**Vorliegender Text**

━━━━━━━━━━━━━━━━

Gestalte Deine Freizeit bewusst erholend
Endlich Feierabend und es geht direkt weiter mit einer Vielzahl an Terminen? Plane Dir Zeit nur für Dich ein. Was tut Dir besonders gut? Schreibe diese Dinge auf. Sei es ein Hobby, regelmäßiger Sport oder einfach nur den Klängen Deiner Lieblingsband zu lauschen. Notiere Dir diese Zeit für Dich in Deinem Kalender, damit du Dich nicht vergisst.
Wenn du merkst, dass Dir privater und beruflicher Stress zu viel werden, lerne rechtzeitig „nein“ zu sagen. Kenn Deine eigenen Grenzen und respektiere diese. Pausen sind nicht nur im beruflichen Alltag wichtig, denn oft merken wir gar nicht, wie sehr uns Freizeitstress belastet. Daher ist es wichtig, einen Überblick über Termine zu behalten und Ruhepausen einzuhalten. Ein Tagebuch kann Dir durch die regelmäßige Reflektion dabei helfen, den Überblick zu behalten und schneller zu merken, wo der Stress gerade zu viel wird. Genauso wichtig ist es dann auch, rechtzeitig einzugreifen und Stressfaktoren auszuschalten.
Stopp das Gedankenkarussell
Nach der Arbeit an die Arbeit zu denken ist ein No-Go, aber häufig alltägliche Realität. Meistens klinkt sich das schlechte Gewissen noch mit ein, wenn Du merkst, dass Du etwas vergessen oder in der Übergabe ein Detail nicht erwähnt hast. Besonders kompliziert wird es, wenn die Gedanken Dich am Einschlafen hindern. Wenn es so einfach wäre, negative Gedanken zu stoppen, würden wir das sicherlich alle machen. Es erfordert leider ein wenig Übung, das Gedankenkarussell zu stoppen, aber eine gute Nachricht: Es ist nicht unmöglich. Folgende Tricks können Dir helfen, Ruhe in Deinen Kopf zu bringen:
- Die Gedanken ziehen lassen: Stell Dir Deine störenden Gedanken als Wolken vor. Durch die Versinnbildlichung schaffst Du eine Distanz, die Dir helfen kann, die Gedanken einfach weiterziehen zu lassen.

━━━━━━━━━━━━━━━━

(Einträge des Datensatzes)
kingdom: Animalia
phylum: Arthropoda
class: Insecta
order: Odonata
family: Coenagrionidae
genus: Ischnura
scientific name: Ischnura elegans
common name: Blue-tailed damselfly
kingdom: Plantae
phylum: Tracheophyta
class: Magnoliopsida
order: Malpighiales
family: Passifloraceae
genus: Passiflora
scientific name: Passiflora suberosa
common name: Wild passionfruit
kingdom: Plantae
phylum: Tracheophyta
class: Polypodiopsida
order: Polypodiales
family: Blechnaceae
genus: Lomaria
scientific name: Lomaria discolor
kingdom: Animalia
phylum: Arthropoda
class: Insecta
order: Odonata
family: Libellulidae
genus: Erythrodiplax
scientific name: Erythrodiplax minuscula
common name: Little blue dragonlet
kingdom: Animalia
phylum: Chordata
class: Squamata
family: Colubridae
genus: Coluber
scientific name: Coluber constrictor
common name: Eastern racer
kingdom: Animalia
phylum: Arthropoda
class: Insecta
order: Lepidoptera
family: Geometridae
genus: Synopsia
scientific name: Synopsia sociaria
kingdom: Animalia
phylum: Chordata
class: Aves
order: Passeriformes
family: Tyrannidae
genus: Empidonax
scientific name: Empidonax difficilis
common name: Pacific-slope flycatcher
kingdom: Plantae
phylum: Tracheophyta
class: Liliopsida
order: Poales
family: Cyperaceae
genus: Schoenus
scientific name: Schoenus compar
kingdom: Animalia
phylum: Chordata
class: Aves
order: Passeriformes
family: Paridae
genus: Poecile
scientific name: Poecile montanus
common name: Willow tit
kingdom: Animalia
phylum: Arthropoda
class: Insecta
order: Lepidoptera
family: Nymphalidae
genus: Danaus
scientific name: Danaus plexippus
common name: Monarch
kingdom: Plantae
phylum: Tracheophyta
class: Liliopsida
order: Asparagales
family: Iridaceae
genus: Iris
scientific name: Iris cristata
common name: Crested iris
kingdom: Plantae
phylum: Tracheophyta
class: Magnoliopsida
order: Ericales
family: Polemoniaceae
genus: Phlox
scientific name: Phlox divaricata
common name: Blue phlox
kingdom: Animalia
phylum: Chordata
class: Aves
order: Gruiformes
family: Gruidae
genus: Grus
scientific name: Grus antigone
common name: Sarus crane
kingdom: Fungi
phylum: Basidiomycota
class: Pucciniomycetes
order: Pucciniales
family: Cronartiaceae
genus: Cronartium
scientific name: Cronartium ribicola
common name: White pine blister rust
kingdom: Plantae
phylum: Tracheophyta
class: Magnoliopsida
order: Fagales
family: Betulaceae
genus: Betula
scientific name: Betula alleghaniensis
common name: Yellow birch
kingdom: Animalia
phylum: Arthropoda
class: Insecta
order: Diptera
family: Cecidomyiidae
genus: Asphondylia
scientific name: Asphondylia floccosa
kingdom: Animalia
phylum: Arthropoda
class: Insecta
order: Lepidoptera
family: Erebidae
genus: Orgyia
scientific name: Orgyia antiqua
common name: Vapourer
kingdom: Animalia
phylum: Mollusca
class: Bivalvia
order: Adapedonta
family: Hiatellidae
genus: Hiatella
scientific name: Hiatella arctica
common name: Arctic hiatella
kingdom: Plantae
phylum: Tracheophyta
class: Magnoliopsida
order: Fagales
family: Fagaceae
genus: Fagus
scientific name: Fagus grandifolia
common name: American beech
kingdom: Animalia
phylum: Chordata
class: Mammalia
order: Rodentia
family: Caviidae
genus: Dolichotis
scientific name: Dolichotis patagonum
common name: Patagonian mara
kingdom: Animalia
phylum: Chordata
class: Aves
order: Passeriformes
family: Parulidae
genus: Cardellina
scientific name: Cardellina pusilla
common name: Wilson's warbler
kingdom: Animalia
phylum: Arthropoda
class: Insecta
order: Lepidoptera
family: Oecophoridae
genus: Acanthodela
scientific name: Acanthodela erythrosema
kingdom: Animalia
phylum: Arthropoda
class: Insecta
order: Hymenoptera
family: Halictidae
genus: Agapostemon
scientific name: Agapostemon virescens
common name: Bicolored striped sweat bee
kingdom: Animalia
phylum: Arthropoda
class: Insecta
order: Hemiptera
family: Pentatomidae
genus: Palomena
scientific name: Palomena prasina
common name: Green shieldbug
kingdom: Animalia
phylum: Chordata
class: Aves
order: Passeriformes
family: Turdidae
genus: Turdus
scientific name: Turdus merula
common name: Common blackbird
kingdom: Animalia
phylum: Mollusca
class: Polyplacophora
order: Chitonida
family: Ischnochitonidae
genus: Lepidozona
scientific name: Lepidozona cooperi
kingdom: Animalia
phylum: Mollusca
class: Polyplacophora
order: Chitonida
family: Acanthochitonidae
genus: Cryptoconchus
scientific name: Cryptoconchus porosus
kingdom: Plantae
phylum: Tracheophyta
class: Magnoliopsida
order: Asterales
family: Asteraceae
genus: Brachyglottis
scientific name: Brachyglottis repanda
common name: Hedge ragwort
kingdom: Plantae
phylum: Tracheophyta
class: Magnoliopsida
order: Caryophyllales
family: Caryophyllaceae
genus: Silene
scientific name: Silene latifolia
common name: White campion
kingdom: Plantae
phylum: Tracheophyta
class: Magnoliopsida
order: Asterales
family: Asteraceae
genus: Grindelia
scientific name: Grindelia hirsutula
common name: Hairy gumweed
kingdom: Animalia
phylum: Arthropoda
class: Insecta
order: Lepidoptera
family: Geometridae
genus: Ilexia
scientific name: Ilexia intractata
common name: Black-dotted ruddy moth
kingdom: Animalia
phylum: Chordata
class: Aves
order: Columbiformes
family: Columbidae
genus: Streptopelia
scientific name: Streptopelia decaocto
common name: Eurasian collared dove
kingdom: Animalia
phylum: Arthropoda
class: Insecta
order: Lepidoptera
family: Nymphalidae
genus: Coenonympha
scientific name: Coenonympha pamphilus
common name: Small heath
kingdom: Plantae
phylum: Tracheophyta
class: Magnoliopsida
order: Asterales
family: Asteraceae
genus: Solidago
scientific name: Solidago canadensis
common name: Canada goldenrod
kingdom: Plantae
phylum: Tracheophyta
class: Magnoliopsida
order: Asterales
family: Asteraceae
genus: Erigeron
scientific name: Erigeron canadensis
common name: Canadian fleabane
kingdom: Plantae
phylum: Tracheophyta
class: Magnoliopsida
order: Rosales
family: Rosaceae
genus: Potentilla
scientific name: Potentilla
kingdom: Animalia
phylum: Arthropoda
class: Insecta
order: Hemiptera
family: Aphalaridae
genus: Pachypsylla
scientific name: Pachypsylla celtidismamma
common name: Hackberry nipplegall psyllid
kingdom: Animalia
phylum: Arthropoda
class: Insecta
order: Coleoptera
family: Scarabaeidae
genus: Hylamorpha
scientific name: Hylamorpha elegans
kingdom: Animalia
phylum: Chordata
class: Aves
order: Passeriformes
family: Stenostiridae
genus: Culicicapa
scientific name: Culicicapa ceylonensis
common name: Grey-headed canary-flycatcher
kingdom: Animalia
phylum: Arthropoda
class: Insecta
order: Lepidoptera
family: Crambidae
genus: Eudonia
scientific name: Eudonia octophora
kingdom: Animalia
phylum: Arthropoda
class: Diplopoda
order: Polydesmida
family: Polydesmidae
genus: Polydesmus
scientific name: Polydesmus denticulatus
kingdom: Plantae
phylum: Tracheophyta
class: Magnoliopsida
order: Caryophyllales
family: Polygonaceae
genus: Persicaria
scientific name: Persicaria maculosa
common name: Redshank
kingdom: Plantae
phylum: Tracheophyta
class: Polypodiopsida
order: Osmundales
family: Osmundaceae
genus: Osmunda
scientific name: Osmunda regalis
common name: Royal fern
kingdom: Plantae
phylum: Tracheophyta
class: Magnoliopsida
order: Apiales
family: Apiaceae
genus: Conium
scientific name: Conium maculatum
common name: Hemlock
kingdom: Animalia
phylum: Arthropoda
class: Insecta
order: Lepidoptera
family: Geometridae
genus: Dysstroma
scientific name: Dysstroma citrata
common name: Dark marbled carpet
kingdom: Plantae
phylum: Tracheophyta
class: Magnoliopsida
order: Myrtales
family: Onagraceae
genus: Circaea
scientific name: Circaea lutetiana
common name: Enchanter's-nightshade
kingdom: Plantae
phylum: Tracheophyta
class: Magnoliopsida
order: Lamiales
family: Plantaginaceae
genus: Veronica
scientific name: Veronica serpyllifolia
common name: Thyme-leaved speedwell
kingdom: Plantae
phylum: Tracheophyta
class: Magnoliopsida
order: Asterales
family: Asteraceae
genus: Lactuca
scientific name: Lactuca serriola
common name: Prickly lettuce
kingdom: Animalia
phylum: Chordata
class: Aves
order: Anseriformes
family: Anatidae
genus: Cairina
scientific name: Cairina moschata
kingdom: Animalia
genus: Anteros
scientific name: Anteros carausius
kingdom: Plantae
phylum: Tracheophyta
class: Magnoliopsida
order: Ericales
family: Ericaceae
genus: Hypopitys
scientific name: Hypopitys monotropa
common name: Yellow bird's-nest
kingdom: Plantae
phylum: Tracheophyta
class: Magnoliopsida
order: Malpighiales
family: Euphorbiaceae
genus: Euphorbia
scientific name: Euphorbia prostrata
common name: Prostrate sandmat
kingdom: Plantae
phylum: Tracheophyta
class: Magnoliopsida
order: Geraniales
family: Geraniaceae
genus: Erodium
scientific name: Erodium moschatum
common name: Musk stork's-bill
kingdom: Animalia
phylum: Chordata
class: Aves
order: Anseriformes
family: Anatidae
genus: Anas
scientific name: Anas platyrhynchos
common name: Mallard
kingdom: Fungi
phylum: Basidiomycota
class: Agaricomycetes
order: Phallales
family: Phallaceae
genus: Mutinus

━━━━━━━━━━━━━━━━

**Aufgabe**
Gib den Abschnitt des Texts zur Freizeitgestaltung wieder, beginnend bei „Gestalte Deine Freizeit“ und endend bei „Dich nicht vergisst.“. Ersetze dabei „Kalender“ durch „Terminplaner“.

**Lösung**
Gestalte Deine Freizeit bewusst erholend
Endlich Feierabend und es geht direkt weiter mit einer Vielzahl an Terminen? Plane Dir Zeit nur für Dich ein. Was tut Dir besonders gut? Schreibe diese Dinge auf. Sei es ein Hobby, regelmäßiger Sport oder einfach nur den Klängen Deiner Lieblingsband zu lauschen. Notiere Dir diese Zeit für Dich in Deinem Terminplaner, damit du Dich nicht vergisst.